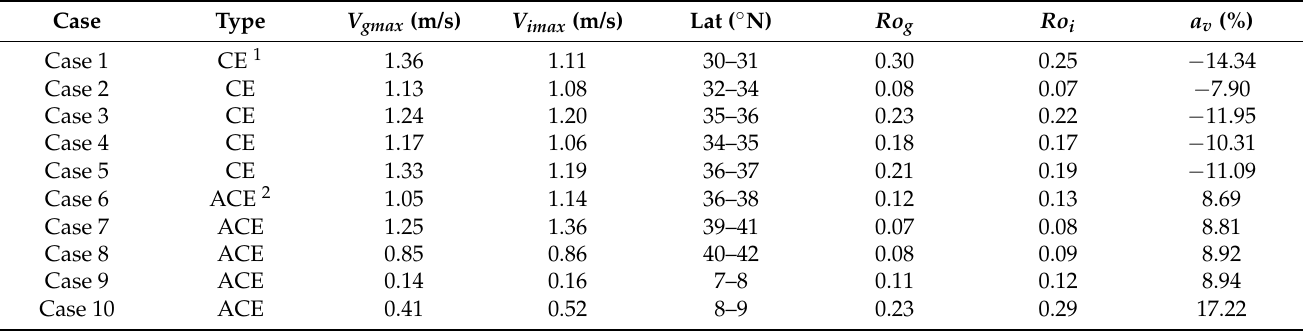
Table 1. Comparison of the cyclogeostrophic and geostrophic currents of ten eddies in the Northern Hemisphere on 12 August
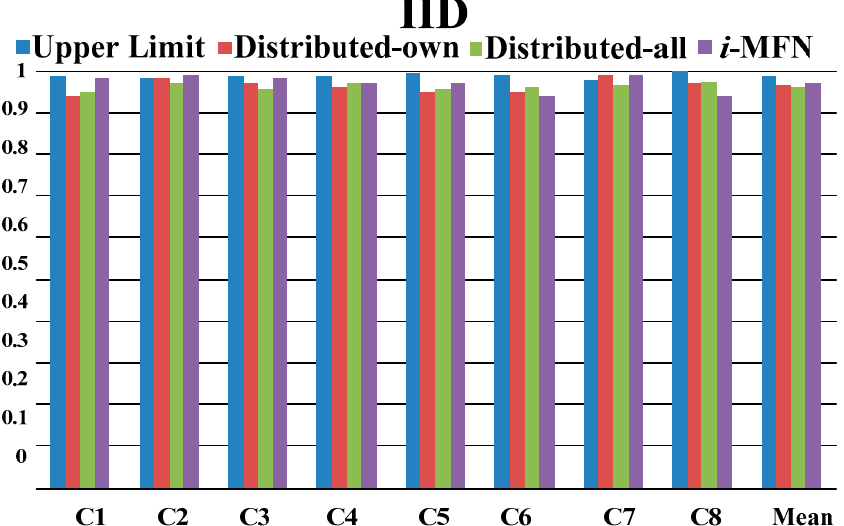
Figure 10. Experimental accuracy comparison under IID data distribution. Table 4. Comparison of diagnostic accuracy under IID distribution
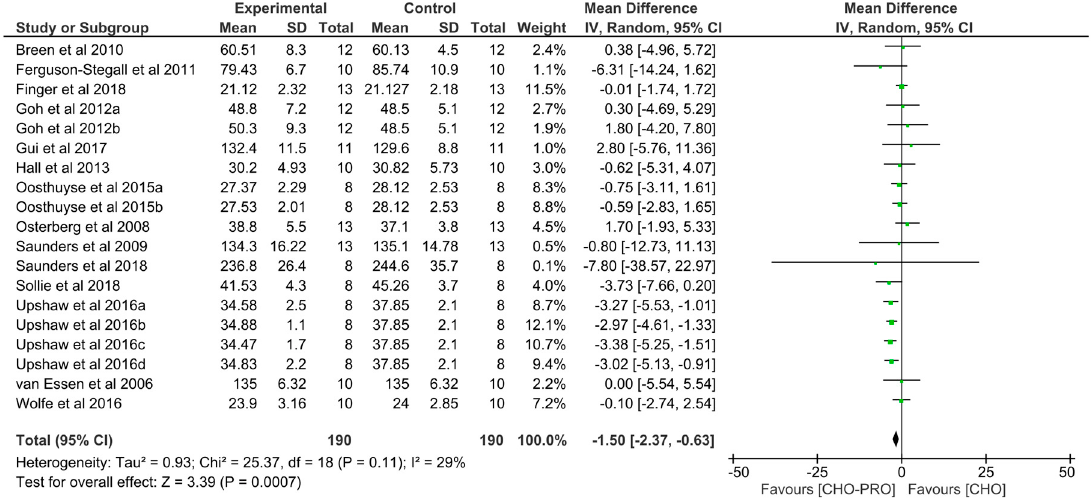
Figure 10. E ff ect of CHO-PRO on TT performance compared to CHO. CI: confidence interval; MD: Figure 10. Effect of CHO-PRO on TT performance compared to CHO. CI: confidence interval; MD: mean di ff mean difference.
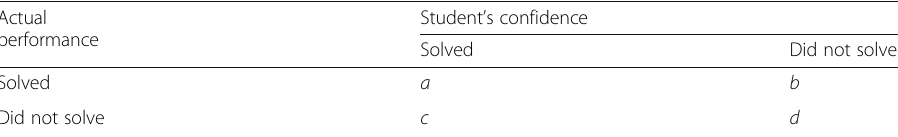
Table 2 Scores generated according to the KMA method Actual performance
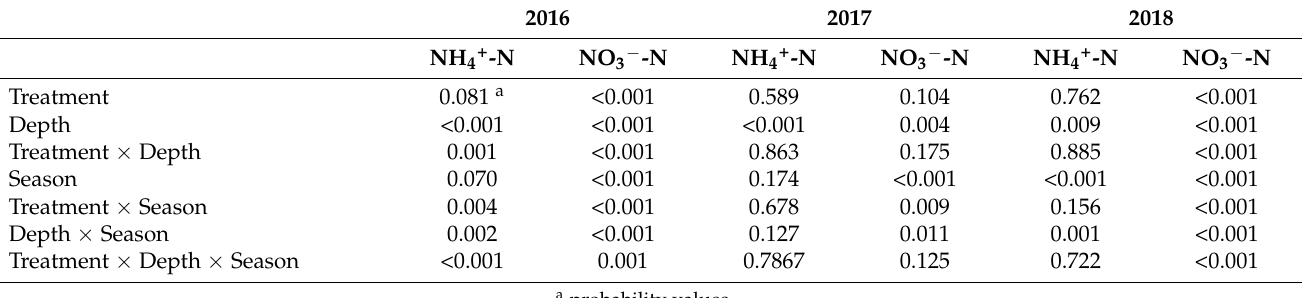
Table 3. Results of ANOVA for the concentrations of ammonium nitrogen (NH 4+ -N, mg kg –1 ) and nitrate nitrogen (NO 3 − -N, mg kg –1 ) with annual applications of combination of nitrogen fertilizer and nitrification inhibitors (2-chloro-6-(trichloromethyl)-pyridine (Nitra-pyrin), di-cycandiamide (DCD)) in soils collected during the growing season (spring, summer, fall) at different depths (sawdust layer, 0–15 cm, 15–30 cm and 30–60 cm) in 2016, 2017 and 2018 in a long-term blueberry experiment (N = 396).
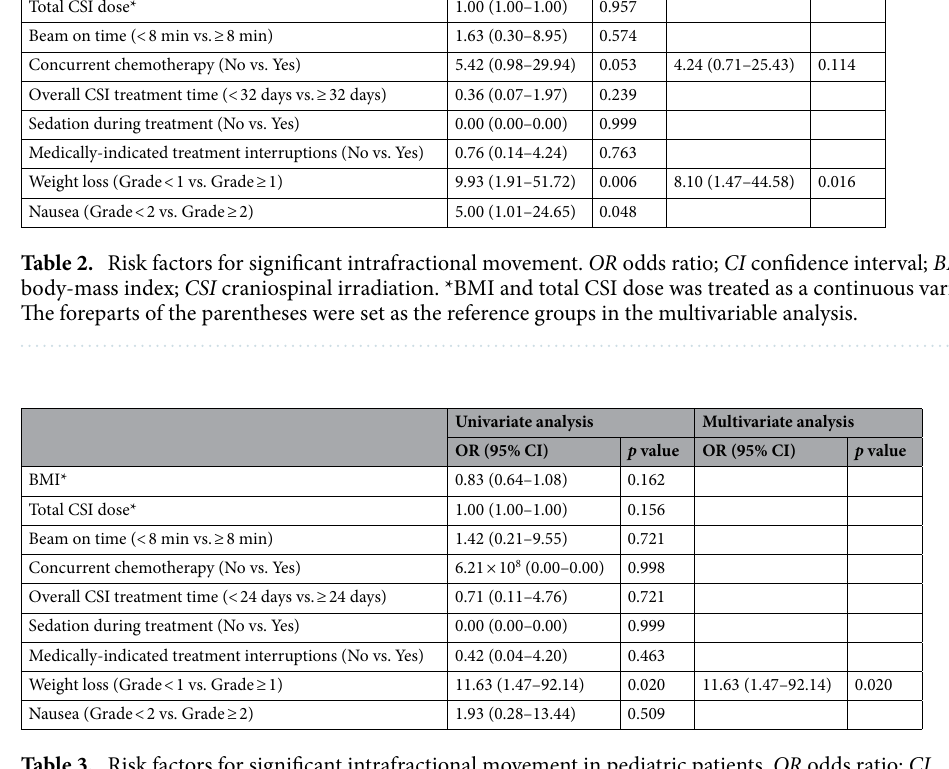
Table 3. Risk factors for significant intrafractional movement in pediatric patients. OR odds ratio; CI confidence interval; BMI body-mass index; CSI craniospinal irradiation. *BMI and total CSI dose was treated as a continuous variable. The foreparts of the parentheses were set as the reference groups in the multivariable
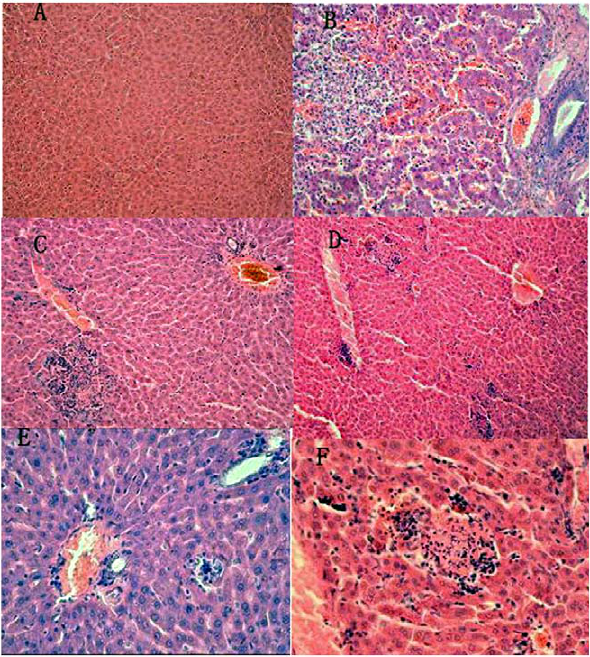
Figure 4. Histopathological analysis of liver sections stained with hematoxylin and eosin (HE). A: liver structure is clear and the liver cells are in order (control group; HE, 20 6 ). B: Sinus congestion, proliferation of fibrous connective tissue in portal area (14 days post- infection; HE 40 6 ). C: Hepatocyte necrosis and lymphocyte infiltration (7 days post-infection; HE, 40 6 ). D: Multiple lymphocyte infiltration (7 days post-infection; HE, 10 6 ). E: Lymphocytic infiltration in Kiernan’s space (28 days post-infection; HE, 20 6 ). F: Lobular necrotic nodules (28 days post-infection; HE, 40 6 ).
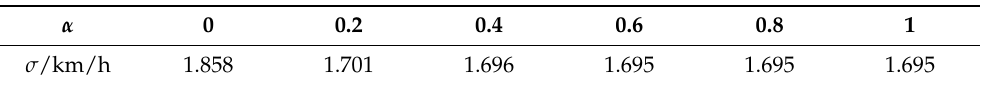
Figure 20. Comparing the speed of the motor with the compensable coefficient under different working conditions B. ( a ) α = 0; ( b ) α = 0.2; ( c ) α = 0.4; ( d ) α = 0.6; ( e ) α = 0.8; ( f ) α = 1. Table 6. The standard deviation of the vehicle speed corresponding to the compensable coefficient for different motors under working condition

_INSTRUCTIONS TO FOLLOW_
Take the lines from the start of the entries through the line containing "Figure 10. Experimental" and set them down exactly, leaving out every picture.

_FINAL ANSWER_
Table 1. Comparison of the cyclogeostrophic and geostrophic currents of ten eddies in the Northern Hemisphere on 12 August
Figure 10. Experimental accuracy comparison under IID data distribution. Table 4. Comparison of diagnostic accuracy under IID distribution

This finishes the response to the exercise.